I would appreciate your guidance for a cross-sectional LCA I am running on data for 1200 adolescents. I identified a 4-class solution with 6 binary substance use indicators and regressed class membership on risk/protective factors of interest. I have one class fixed as a "no use" class. Fit indices, etc. all appeared to be OK. The 1200 youth are nested within 10 schools, so I modified my analyses to incorporate this structure based on ex. 10.3.
My problem is that I am getting a fairly extensive warning indiating: 1) standard errors for the parameter estimates may not be trustworthy due to a non-positive definite first-order derivative product matrix and potential model non-identification relating to a particular parameter (11); and
2) An indication that nonidentification may be due to having more parameters than the number of clusters and a suggestion to reduce parameters.

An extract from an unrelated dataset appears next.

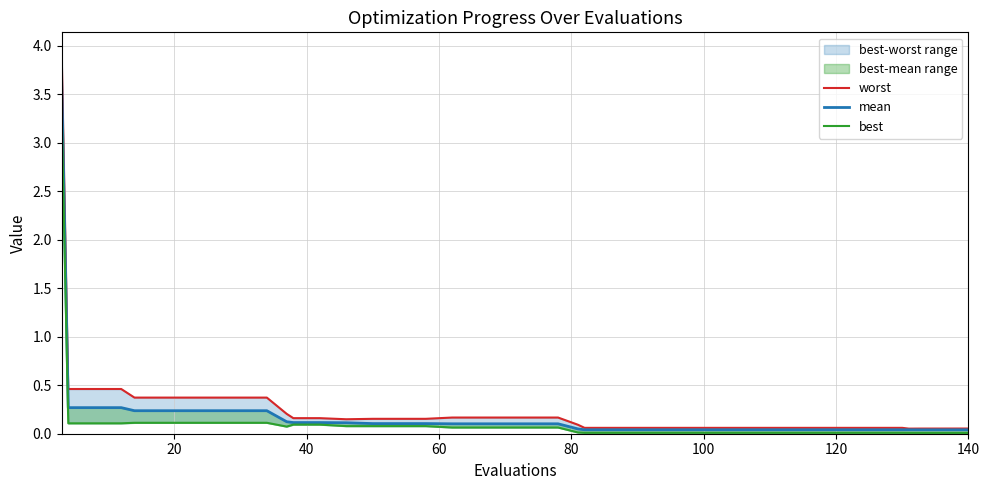

True or false: mean and best cross at least once.

False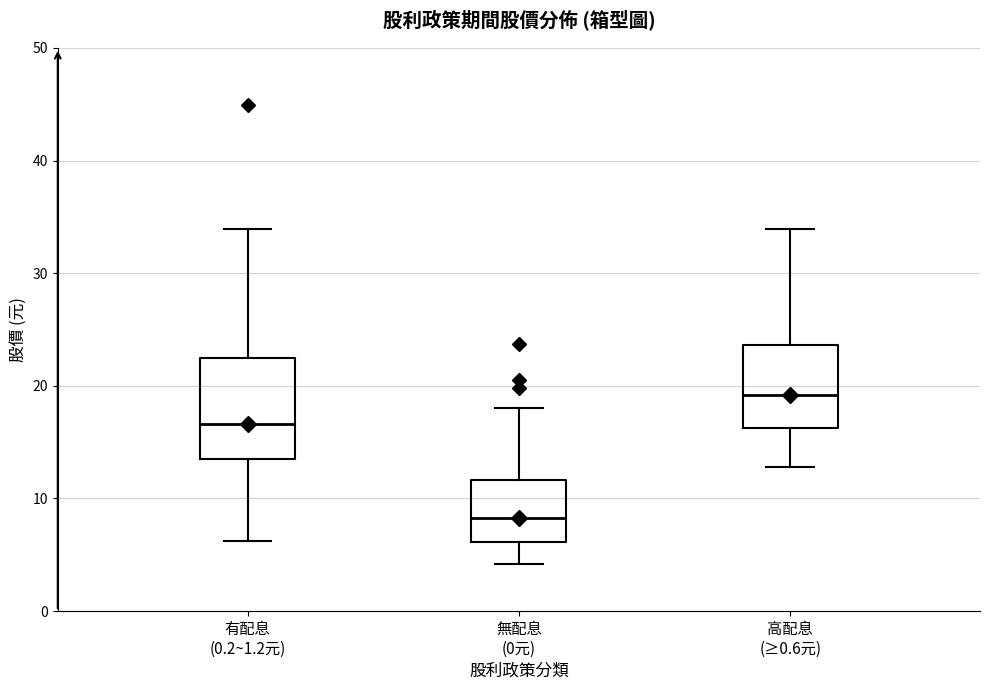

Where is the lower edge of the box for 無配息 (0元) on the y-axis? The values are not printed on the chart, so give them approximately, as read against the axis.

6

How do I resolve the problems related to a particular parameter (since my starting values are based on a successful model where the nested structure was ignored). Also, does reducing parameters mean dropping risk/protection factors from my regression model b/c I don't have enough schools to test the nesting effect? Is there a more appropriate way to address the nesting, given that I really just want to correct my estimates but am not examining Level-2 effects on the model directly?
The error message refers to parameter 11 because you have only 10 clusters - the standard errors are evaluated based on the number of independent observations which are the 10 clusters. With only 10 clusters, the standard error calculations are not trustworthy - as in regular multilevel modeling you need at least 20 and preferrably 30-50. This is true for both TYPE=TWOLEVEL and TYPE=COMPLEX. It's hard to say what to do in such situations - you might instead use school as a fixed effect, using 9 dummy variables as IVs.
Thank you for the response -- another question related to these analyses.
I am using the classes as DVs in a logit regression model (to assess predictors of membership). Is it also possible to use the classes as IVs for another set of variables in the same set of analyses (i.e., some variables predict class membership and class membership predicts another set of continuous variables). An alterative is to export the class membership probabilities and then run an ANOVA to see if groups differ on current frequency of use, but I'm thinking it would be more efficient to estimate these relationships simultaneously, if possible.
Yes, you can have the class variable both being influenced by and influencing other variables. For the latter (distal outcome case), note that you don't say e.g. "y on c#", but c influencing a continuous y is handled by the y means changing over the c classes (by default). See the UG ex8.6 where the distal is categorical (u).
1) I'm not sure I see the regression of class membership on u in examine 8.6 -- is there something I am missing in the code?
2) I added the following statement to my model: "daysalc on c#1-c#3;" in an effort to model membership on the continous outcome (in this case days using alcohol), but get a number of warnings including "Variable is uncorrelated with all other variables within class" and "One or more MODEL statements were ignored. These statements may be incorrect or are only supported by ALGORITHM=INTEGRATION."
Introducing integration did not produce any better results. Also, since class 4 is a "zero-use" group -- is it possible to exclude them from this subsequent step (since I know their use frequency is 0)?
Sorry -- I just re-read your post and the example, again, more closely. Basically, it looks like these continuous indicators would be treated as variables in the LCA, and I would assess mean differences across classes. Of course, this changes the "meaning" of the classes, since they now incorporate a continous indicator (i.e., there may be heterogeneity in the way the continous indicator operates within classes -- and different class structures may be required).